Exercise set
1. In the excerpt about the start of the Iraq war, how many hours did President Bush give Saddam Hussein and his two sons to leave Iraq?
2. Rewrite all the rows below with "Chula Map" swapped for "Campus Map" and everything else unchanged, omitting the pictures.

The stock market began a steady climb based on the assumption that war would start soon and end quickly.

President Bush, speaking to the world from the White House, said Saddam Hussein and his two sons had 48 hours to leave Iraq or be attacked.

Bush made it clear that even if Hussein yields, U.S.-led forces would invade Iraq to search for weapons of mass destruction and democratize the nation.

Hussein showed no signs of acquiescing to U.S. demands.


Saddam Hussein rejected the ultimatum that he and his two sons flee Iraq or be forcibly removed, a move that the White House called his "final mistake."

The United States was placed on a code orange terrorism alert status, and state and city authorities asked for federal help in paying the cost.

America's traditional European allies continued to oppose the war, led by France and Germany, where Chancellor Gerhard Schroeder warned that the U. S.-led war against Iraq would result in "certain death to thousands of innocent men, women and children."

Tony Blair, British prime Minister, defeated a motion in Parliament opposing the war in Iraq, even after three members of his government resigned and 139 members of his Labor Party voted against him.


The deadline for Saddam Hussein to comply with the U.S. demand to leave Iraq with his two sons expired.

Almost immediately afterward, the United States launched an attack at dawn in Baghdad against an Iraqi command target identified as a "target of opportunity," presumably a leadership target, possibly including Hussein.

President Bush, speaking from the Oval Office, said the opening stages of a war to dismantle Iraq's weapons of mass destruction had begun.

Iraqi military were told through radio messages and dropped leaflets to surrender.

Seventeen Iraqi solders surrendered to U.S. troops near the Kuwait-Iraq border.


U.S.-led forces intensified the bombardment of Iraq, especially in Baghdad, where dense, black smoke rose from several locations believed to be strongholds of Hussein's elite Republican Guard.

That action coincided with Iraq firing missiles at U.S. positions in Kuwait and purportedly torching several oil wells.

American forces used a variety of ways to get the enemy to surrender: dropping leaflets, sending e-mail messages and speaking privately with Iraqi officers, telling them to surrender their units by signing "articles of capitulation," a legal move not used since World War II.

Input
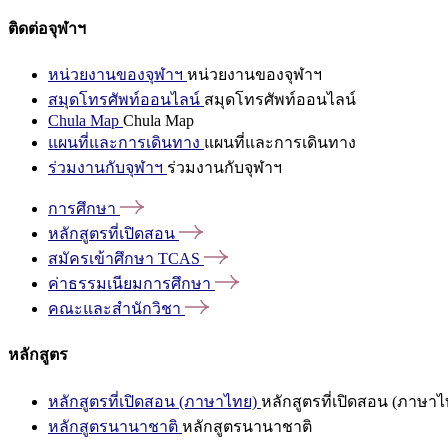
ติดต่อจุฬาฯ
หน่วยงานของจุฬาฯ
หน่วยงานของจุฬาฯ
สมุดโทรศัพท์ออนไลน์
สมุดโทรศัพท์ออนไลน์
Chula Map
Chula Map
แผนที่และการเดินทาง
แผนที่และการเดินทาง
ร่วมงานกับจุฬาฯ
ร่วมงานกับจุฬาฯ
การศึกษา
หลักสูตรที่เปิดสอน
สมัครเข้าศึกษา
TCAS
ค่าธรรมเนียมการศึกษา
คณะและสำนักวิชา
หลักสูตร
หลักสูตรที่เปิดสอน (ภาษาไทย)
หลักสูตรที่เปิดสอน (ภาษาไ
หลักสูตรนานาชาติ
หลักสูตรนานาชาติ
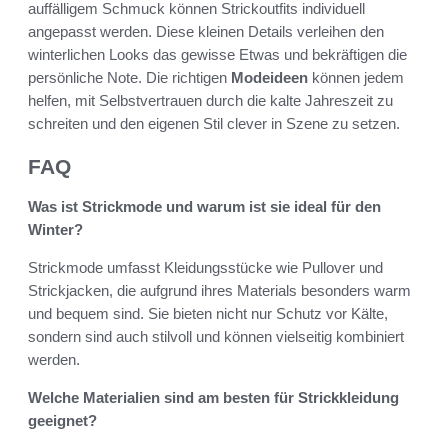
auffälligem Schmuck können Strickoutfits individuell
angepasst werden. Diese kleinen Details verleihen den
winterlichen Looks das gewisse Etwas und bekräftigen die
persönliche Note. Die richtigen
Modeideen
können jedem
helfen, mit Selbstvertrauen durch die kalte Jahreszeit zu
schreiten und den eigenen Stil clever in Szene zu setzen.
FAQ
Was ist Strickmode und warum ist sie ideal für den
Winter?
Strickmode umfasst Kleidungsstücke wie Pullover und
Strickjacken, die aufgrund ihres Materials besonders warm
und bequem sind. Sie bieten nicht nur Schutz vor Kälte,
sondern sind auch stilvoll und können vielseitig kombiniert
werden.
Welche Materialien sind am besten für Strickkleidung
geeignet?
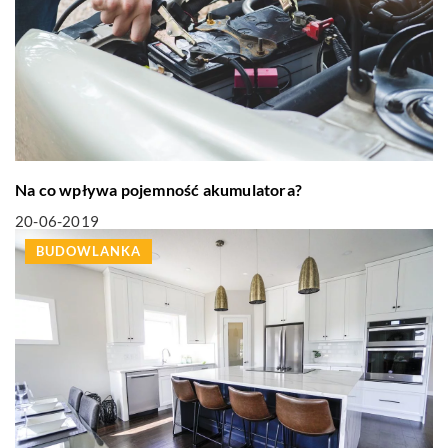
Na co wpływa pojemność akumulatora?
20-06-2019
BUDOWLANKA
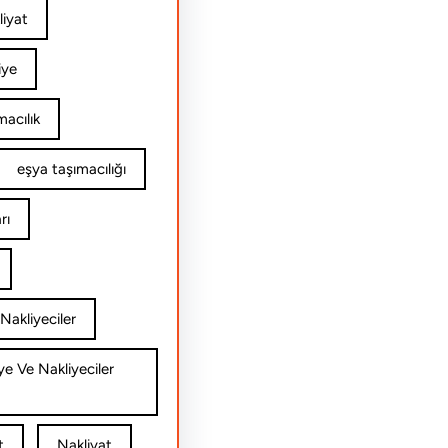
iyat
iye
acılık
eşya taşımacılığı
rı
Nakliyeciler
ye Ve Nakliyeciler
t
Nakliyat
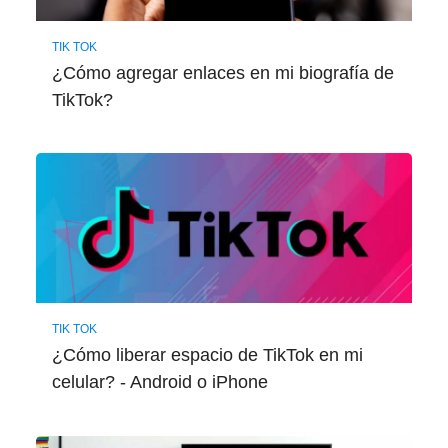
TIK TOK
¿Cómo agregar enlaces en mi biografía de
TikTok?
TIK TOK
¿Cómo liberar espacio de TikTok en mi
celular? - Android o iPhone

Response list
1. 48 hours.

2.
ติดต่อจุฬาฯ
หน่วยงานของจุฬาฯ
หน่วยงานของจุฬาฯ
สมุดโทรศัพท์ออนไลน์
สมุดโทรศัพท์ออนไลน์
Campus Map
Campus Map
แผนที่และการเดินทาง
แผนที่และการเดินทาง
ร่วมงานกับจุฬาฯ
ร่วมงานกับจุฬาฯ
การศึกษา
หลักสูตรที่เปิดสอน
สมัครเข้าศึกษา
TCAS
ค่าธรรมเนียมการศึกษา
คณะและสำนักวิชา
หลักสูตร
หลักสูตรที่เปิดสอน (ภาษาไทย)
หลักสูตรที่เปิดสอน (ภาษาไ
หลักสูตรนานาชาติ
หลักสูตรนานาชาติ
auffälligem Schmuck können Strickoutfits individuell
angepasst werden. Diese kleinen Details verleihen den
winterlichen Looks das gewisse Etwas und bekräftigen die
persönliche Note. Die richtigen
Modeideen
können jedem
helfen, mit Selbstvertrauen durch die kalte Jahreszeit zu
schreiten und den eigenen Stil clever in Szene zu setzen.
FAQ
Was ist Strickmode und warum ist sie ideal für den
Winter?
Strickmode umfasst Kleidungsstücke wie Pullover und
Strickjacken, die aufgrund ihres Materials besonders warm
und bequem sind. Sie bieten nicht nur Schutz vor Kälte,
sondern sind auch stilvoll und können vielseitig kombiniert
werden.
Welche Materialien sind am besten für Strickkleidung
geeignet?
Na co wpływa pojemność akumulatora?
20-06-2019
BUDOWLANKA
iyat
iye
acılık
eşya taşımacılığı
rı
Nakliyeciler
ye Ve Nakliyeciler
t
Nakliyat
TIK TOK
¿Cómo agregar enlaces en mi biografía de
TikTok?
TIK TOK
¿Cómo liberar espacio de TikTok en mi
celular? - Android o iPhone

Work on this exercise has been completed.